### PROBLEM STATEMENT
All that is needed is each line of the entries holding the word "hand", copied as it stands.
○ ○ ○
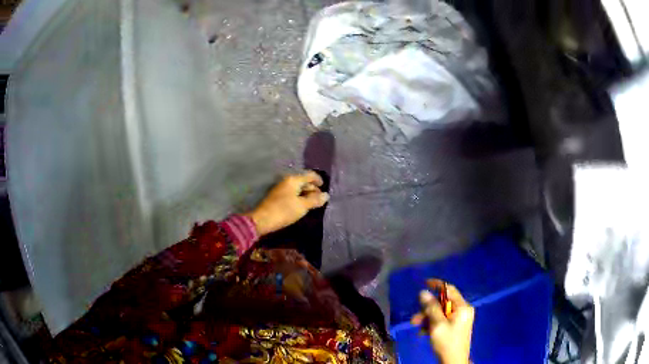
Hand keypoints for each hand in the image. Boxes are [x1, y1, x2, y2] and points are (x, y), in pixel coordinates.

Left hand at [244, 171, 329, 235]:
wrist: (263, 220)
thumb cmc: (284, 211)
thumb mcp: (302, 206)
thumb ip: (315, 200)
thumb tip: (326, 195)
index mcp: (293, 180)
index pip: (309, 175)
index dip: (319, 180)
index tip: (325, 188)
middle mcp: (287, 181)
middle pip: (304, 181)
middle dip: (313, 189)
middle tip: (320, 199)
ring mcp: (281, 189)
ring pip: (298, 188)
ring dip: (306, 194)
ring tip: (313, 204)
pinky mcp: (278, 197)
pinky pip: (293, 194)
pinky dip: (300, 198)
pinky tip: (303, 206)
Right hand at [411, 279, 474, 363]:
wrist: (454, 361)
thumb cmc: (447, 342)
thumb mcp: (437, 325)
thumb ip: (430, 308)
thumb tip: (423, 292)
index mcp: (462, 307)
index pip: (449, 289)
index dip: (436, 285)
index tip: (423, 283)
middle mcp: (463, 310)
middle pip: (443, 303)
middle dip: (427, 309)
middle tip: (414, 318)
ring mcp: (460, 318)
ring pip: (440, 312)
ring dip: (427, 318)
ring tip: (416, 327)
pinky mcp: (456, 326)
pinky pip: (442, 320)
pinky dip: (432, 324)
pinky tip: (423, 332)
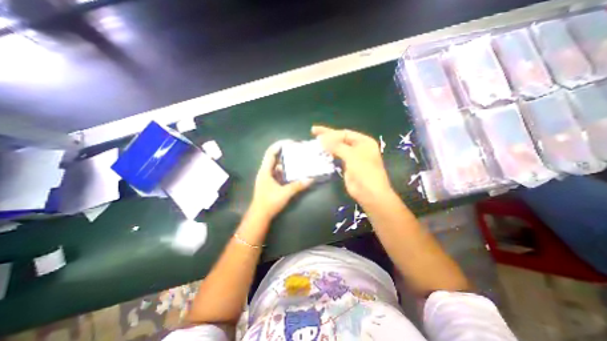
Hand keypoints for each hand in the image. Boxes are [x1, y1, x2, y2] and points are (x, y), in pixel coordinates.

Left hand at [249, 142, 312, 220]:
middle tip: (297, 150)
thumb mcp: (285, 193)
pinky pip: (278, 172)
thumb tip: (311, 179)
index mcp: (265, 171)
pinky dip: (286, 170)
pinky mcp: (270, 183)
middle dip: (285, 152)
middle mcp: (265, 171)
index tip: (291, 143)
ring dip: (286, 162)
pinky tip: (294, 172)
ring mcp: (267, 177)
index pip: (271, 152)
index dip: (279, 145)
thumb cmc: (269, 202)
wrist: (260, 215)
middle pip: (274, 157)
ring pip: (277, 165)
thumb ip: (297, 186)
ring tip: (297, 159)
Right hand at [313, 123, 393, 206]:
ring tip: (315, 141)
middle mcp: (358, 147)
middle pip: (340, 138)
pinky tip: (321, 152)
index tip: (317, 133)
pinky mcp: (347, 166)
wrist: (369, 193)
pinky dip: (329, 154)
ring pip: (337, 148)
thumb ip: (337, 146)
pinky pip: (336, 157)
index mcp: (363, 141)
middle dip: (327, 135)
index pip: (344, 133)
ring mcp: (352, 157)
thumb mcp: (352, 156)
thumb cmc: (364, 172)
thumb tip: (322, 139)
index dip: (330, 132)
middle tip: (313, 131)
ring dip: (327, 145)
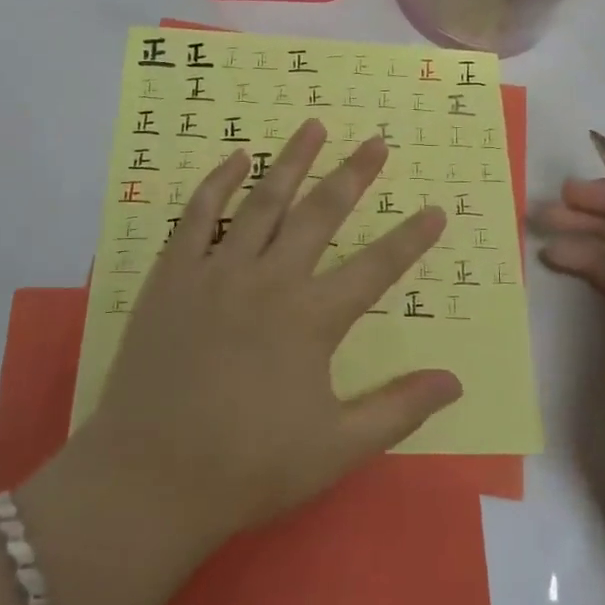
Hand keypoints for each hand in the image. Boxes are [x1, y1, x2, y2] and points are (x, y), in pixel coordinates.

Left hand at [79, 120, 459, 547]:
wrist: (149, 478)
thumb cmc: (247, 467)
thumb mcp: (336, 449)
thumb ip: (398, 410)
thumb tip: (455, 382)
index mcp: (311, 319)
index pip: (375, 268)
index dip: (410, 239)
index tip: (435, 210)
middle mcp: (270, 280)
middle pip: (320, 214)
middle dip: (354, 176)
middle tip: (376, 142)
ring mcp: (217, 271)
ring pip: (263, 201)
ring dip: (292, 161)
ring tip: (314, 126)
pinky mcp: (174, 274)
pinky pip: (198, 215)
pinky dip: (218, 182)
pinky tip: (236, 158)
○ ○ ○
### RESPONSE
Hand keypoints for each hand in the image. Boxes are [x1, y1, x2, y2] and points are (x, y), in pixel coordinates.
Left hand at [244, 171, 329, 235]:
Right hand at [411, 279, 474, 363]:
Hand keypoints for each hand in the image. Boxes are [x1, y1, x2, y2] and points are (x, y), in pixel coordinates.
Left hand at [249, 142, 312, 220]:
Right hand at [313, 123, 393, 206]:
Hand keypoints for each hand in the image. Boxes are [x1, y1, x2, y2] and points are (x, y), in pixel coordinates.
Left hand at [79, 120, 459, 547]:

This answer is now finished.